Взгляд Никиты был полон грусти и Серж понял, что друг неисправим.

— Ник, смотри, кажется наши едут, вон Соломон Андрея.

— Такого коня не с кем не спутаешь.

— Только погоди на нем, не Панин, черт меня подери там дама, настоящая, живая женщина. О чудо, Бог услышал мои мольбы.

— Да, но кто это, и почему они едут сюда, штаб в другой стороне.

— Какая разница, Ник, как ты мне наскучил со своей вечной рассудительностью. С ним женщина, значит, у нас есть повод для праздника.

— Серж, ты неисправим.

Молодые люди внимательно наблюдали за путниками. Что-то в девушке было Никите до боли знакомо, но она была еще слишком далеко и все же, что?

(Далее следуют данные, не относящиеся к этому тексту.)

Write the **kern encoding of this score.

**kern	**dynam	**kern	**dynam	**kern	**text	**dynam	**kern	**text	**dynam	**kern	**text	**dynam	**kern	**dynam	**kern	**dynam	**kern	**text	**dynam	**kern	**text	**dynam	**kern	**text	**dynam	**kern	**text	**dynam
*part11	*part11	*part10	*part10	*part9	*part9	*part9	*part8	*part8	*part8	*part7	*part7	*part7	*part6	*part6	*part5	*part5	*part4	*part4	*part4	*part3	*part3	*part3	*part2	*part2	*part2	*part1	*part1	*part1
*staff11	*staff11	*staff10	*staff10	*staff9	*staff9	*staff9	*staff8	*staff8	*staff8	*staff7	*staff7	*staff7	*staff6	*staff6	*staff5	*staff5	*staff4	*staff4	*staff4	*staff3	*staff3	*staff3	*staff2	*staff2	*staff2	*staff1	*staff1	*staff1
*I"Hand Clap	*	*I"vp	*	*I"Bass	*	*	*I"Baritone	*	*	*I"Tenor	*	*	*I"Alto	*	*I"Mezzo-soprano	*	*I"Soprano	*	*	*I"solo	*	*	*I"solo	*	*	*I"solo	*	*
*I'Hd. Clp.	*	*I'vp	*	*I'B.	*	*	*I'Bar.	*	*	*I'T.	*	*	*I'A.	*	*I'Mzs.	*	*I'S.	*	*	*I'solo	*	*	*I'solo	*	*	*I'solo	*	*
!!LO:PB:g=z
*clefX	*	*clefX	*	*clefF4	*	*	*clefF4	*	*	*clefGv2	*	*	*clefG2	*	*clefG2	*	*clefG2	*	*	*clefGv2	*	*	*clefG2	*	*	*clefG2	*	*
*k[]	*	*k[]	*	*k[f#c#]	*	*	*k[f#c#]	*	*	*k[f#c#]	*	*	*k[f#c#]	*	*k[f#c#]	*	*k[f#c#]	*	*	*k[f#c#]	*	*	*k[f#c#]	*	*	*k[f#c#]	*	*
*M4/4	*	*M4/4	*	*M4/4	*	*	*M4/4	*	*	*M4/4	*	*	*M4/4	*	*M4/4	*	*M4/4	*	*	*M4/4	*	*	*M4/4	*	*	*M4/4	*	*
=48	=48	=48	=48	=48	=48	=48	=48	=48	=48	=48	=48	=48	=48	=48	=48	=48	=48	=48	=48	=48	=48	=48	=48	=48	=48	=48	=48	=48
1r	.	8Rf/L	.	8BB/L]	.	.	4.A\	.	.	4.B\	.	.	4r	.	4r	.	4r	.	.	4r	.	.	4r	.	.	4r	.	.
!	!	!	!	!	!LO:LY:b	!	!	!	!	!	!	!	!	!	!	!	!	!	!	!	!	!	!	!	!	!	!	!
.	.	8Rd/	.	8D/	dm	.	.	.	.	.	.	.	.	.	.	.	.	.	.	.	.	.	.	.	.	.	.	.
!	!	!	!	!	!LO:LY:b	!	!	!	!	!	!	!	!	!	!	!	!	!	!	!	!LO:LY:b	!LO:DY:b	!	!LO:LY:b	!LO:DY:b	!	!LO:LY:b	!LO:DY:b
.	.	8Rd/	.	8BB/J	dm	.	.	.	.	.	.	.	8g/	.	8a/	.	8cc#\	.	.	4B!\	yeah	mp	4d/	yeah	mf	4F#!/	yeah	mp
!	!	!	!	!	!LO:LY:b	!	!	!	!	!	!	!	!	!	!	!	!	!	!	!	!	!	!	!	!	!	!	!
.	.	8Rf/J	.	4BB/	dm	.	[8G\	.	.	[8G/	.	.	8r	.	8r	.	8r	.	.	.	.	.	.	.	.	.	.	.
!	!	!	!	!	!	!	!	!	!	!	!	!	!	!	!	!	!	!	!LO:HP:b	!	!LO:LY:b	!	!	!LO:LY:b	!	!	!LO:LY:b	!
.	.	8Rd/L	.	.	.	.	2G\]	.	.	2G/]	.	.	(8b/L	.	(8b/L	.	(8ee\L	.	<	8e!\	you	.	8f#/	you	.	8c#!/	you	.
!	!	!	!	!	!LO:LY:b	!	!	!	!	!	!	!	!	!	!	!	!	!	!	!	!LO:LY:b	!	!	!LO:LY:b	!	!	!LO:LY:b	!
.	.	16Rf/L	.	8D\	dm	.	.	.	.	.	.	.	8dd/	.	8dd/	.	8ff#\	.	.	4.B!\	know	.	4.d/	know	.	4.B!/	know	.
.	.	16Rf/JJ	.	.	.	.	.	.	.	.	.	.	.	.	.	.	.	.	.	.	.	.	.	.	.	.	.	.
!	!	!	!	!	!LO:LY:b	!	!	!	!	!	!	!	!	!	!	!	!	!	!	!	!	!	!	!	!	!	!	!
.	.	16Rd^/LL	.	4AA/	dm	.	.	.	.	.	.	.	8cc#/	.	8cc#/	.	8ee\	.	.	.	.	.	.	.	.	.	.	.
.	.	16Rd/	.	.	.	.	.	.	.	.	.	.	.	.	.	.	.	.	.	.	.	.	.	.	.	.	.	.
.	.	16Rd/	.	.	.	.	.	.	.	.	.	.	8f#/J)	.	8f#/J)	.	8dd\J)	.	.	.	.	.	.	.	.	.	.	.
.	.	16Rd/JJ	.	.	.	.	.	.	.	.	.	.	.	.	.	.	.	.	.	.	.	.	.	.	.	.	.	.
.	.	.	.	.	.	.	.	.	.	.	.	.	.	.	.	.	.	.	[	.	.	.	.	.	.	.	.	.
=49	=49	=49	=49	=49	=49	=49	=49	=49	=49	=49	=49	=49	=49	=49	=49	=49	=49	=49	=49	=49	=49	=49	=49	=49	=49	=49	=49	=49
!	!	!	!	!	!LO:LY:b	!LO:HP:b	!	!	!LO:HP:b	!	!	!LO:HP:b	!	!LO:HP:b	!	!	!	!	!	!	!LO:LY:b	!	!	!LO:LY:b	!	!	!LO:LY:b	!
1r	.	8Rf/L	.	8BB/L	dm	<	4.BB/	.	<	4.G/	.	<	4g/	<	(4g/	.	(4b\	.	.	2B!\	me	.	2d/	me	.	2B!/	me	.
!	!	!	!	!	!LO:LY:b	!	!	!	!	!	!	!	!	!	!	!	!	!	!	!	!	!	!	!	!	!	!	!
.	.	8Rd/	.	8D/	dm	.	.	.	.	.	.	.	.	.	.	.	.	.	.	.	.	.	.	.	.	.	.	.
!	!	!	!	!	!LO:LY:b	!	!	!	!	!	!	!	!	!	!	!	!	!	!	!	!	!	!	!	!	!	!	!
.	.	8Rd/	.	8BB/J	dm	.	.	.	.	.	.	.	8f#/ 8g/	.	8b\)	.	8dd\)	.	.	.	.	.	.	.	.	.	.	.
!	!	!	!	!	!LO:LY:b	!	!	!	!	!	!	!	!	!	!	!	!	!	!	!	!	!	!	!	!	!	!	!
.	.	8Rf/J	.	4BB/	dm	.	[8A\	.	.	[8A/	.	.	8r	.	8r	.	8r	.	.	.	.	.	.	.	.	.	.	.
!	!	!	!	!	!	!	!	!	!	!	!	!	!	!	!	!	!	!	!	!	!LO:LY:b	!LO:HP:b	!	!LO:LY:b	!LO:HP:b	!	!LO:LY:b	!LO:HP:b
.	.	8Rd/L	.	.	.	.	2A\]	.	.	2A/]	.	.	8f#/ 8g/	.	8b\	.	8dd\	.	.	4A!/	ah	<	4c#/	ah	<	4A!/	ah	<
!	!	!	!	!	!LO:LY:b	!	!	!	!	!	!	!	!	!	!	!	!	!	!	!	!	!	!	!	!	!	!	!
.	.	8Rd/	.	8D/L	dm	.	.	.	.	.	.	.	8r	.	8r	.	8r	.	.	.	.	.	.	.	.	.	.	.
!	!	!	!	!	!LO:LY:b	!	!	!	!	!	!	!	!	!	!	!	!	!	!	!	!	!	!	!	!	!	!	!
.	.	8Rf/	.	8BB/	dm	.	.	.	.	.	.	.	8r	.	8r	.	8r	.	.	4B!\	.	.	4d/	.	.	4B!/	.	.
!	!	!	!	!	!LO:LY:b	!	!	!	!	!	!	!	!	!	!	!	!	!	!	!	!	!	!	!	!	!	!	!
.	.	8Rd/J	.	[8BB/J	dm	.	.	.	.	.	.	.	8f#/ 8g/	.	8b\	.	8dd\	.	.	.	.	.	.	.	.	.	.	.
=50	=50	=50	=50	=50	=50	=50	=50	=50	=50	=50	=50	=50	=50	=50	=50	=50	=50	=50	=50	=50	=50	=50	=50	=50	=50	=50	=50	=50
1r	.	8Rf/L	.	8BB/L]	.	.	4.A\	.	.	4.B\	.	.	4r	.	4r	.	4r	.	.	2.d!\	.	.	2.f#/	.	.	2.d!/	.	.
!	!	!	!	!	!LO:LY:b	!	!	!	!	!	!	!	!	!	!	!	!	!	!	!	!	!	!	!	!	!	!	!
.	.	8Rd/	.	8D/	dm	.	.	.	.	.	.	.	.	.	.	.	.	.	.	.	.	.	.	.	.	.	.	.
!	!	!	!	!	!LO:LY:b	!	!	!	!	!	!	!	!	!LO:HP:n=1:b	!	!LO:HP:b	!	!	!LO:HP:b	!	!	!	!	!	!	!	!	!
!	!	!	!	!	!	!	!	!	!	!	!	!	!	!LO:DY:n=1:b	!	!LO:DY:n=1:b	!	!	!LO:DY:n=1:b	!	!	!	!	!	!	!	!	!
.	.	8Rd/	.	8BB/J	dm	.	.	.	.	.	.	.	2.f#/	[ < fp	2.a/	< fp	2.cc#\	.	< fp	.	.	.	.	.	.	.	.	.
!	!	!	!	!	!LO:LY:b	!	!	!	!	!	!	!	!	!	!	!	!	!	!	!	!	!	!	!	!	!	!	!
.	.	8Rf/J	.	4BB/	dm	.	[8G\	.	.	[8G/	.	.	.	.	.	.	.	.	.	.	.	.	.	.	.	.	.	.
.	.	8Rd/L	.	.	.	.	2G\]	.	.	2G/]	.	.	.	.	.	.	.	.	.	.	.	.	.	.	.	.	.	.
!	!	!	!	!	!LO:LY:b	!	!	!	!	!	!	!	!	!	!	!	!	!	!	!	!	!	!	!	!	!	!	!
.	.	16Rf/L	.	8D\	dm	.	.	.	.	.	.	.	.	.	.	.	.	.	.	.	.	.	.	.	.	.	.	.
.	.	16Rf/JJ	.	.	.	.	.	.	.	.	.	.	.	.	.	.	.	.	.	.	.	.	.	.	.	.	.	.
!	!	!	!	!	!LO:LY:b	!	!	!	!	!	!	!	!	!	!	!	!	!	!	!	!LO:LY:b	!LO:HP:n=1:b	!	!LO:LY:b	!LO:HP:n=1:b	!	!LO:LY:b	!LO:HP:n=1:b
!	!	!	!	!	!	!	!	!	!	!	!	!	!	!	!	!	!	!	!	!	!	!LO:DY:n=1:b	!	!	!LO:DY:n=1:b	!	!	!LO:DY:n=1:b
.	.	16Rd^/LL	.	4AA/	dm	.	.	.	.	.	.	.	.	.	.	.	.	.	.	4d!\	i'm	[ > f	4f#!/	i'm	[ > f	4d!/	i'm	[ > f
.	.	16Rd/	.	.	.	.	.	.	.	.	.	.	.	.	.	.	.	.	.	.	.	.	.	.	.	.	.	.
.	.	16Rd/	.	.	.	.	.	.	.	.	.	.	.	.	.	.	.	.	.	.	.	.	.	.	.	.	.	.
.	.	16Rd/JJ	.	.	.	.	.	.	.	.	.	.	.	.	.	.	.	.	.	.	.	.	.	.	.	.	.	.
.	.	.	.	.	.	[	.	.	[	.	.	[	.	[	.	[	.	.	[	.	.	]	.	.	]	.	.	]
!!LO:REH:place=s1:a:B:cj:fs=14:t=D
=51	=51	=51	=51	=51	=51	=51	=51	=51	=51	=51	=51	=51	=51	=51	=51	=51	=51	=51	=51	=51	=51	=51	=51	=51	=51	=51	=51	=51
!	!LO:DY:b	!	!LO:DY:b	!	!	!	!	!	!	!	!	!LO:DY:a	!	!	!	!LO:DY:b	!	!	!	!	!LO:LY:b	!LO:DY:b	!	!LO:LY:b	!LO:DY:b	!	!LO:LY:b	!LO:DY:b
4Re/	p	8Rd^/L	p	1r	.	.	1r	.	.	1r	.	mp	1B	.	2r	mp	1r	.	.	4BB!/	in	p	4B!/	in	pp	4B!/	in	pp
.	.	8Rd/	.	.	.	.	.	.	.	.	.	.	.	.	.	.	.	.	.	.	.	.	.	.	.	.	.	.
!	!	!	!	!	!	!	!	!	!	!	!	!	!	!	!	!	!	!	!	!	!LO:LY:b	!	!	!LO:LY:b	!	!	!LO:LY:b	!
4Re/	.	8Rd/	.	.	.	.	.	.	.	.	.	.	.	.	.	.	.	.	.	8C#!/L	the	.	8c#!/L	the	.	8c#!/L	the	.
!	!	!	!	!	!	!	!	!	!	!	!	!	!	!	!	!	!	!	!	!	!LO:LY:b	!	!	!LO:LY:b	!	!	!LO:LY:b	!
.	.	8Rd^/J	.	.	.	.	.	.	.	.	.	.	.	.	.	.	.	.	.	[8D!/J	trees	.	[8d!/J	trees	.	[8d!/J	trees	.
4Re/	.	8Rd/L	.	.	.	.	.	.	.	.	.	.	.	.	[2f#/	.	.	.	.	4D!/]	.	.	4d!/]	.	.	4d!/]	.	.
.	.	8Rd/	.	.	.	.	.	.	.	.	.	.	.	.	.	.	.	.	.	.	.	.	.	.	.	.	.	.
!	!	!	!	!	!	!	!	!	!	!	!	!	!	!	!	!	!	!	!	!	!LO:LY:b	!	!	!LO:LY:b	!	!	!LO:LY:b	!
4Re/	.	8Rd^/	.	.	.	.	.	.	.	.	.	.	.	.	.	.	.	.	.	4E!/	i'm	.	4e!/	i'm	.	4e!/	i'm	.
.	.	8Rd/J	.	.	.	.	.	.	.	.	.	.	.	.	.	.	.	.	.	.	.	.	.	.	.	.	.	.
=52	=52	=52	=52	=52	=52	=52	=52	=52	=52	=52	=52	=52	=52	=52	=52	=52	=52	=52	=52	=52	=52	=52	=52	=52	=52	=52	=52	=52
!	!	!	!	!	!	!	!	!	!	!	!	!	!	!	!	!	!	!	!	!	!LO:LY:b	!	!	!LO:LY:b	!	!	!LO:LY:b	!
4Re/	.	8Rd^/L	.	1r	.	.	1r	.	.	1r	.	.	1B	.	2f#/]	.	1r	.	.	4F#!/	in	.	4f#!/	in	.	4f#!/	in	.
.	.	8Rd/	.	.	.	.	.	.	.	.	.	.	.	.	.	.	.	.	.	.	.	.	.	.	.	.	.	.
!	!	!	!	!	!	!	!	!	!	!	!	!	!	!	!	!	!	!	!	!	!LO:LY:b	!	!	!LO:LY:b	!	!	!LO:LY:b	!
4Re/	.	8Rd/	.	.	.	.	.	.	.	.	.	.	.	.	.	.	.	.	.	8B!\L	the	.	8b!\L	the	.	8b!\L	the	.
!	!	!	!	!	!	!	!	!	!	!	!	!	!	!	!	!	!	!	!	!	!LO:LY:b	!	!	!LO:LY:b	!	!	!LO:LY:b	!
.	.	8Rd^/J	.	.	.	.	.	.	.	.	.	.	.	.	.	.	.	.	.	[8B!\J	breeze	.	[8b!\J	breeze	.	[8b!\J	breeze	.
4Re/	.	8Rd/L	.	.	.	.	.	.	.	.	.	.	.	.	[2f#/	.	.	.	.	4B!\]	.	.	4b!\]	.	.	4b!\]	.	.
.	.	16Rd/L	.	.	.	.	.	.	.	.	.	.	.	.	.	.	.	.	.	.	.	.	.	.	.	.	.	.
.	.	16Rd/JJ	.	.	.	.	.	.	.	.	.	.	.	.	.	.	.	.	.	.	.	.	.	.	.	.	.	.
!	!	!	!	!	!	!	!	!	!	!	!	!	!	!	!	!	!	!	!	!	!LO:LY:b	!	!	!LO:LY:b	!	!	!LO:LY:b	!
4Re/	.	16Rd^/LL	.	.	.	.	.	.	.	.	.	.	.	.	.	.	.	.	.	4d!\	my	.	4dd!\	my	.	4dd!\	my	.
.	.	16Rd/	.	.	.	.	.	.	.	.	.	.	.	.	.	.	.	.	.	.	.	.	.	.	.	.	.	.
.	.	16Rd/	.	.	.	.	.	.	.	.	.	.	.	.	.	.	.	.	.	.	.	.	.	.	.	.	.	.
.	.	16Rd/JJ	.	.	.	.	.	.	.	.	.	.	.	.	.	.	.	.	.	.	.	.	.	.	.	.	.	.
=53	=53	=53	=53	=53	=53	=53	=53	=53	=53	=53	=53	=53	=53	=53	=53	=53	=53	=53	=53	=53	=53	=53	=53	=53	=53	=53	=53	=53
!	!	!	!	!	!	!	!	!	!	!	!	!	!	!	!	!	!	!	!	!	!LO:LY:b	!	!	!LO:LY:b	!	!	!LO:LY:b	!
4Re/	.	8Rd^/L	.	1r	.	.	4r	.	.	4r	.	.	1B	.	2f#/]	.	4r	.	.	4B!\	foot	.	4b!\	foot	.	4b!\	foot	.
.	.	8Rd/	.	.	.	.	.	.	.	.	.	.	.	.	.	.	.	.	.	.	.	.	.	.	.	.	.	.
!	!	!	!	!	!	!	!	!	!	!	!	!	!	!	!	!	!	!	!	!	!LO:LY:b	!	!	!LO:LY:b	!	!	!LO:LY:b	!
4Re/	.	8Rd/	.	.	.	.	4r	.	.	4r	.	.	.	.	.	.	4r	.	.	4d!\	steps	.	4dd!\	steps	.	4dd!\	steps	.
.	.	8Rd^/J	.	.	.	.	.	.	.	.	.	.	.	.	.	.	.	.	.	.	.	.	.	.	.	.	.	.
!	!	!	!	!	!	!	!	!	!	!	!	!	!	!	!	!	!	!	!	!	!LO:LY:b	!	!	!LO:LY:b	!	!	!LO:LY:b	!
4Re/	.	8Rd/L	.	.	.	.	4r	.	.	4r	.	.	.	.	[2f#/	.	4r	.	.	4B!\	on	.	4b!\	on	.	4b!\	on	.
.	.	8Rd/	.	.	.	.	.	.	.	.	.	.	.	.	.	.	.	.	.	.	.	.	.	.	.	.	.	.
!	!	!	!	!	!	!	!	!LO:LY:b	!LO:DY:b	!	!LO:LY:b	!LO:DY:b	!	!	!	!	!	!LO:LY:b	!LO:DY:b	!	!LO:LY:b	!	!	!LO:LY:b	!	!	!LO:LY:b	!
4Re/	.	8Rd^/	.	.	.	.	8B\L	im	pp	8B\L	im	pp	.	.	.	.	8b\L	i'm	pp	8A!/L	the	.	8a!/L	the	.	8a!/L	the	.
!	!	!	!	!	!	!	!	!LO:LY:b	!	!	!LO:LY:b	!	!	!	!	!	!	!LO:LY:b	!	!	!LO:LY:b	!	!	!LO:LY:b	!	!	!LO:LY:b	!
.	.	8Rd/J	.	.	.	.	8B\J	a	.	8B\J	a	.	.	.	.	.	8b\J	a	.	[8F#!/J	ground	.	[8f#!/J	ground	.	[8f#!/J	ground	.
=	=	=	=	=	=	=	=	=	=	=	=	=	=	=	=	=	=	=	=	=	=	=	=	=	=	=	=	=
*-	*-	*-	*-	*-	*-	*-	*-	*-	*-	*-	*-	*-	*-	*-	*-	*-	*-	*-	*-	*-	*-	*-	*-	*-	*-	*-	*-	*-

Осанка, манера так непринужденно и легко держаться в седле, поворот головы, чуть вбок, его бросило в озноб.

— Елизавета, — прошептал он чуть слышно, но друг все-таки уловил это имя.

— Что, что ты сказал, Ник?

— Нет, этого не может быть, но…

А между тем всадники приближались, уже настолько, что можно было разглядеть нежный овал лица, Ее лица, выбившиеся из косы волосы. Ее каштановые прядки волос. Никита остолбенел, не в силах сдвинуться с места. Его разум кричал, это невозможно, а сердце готово было разорваться от счастья и летело к небесам.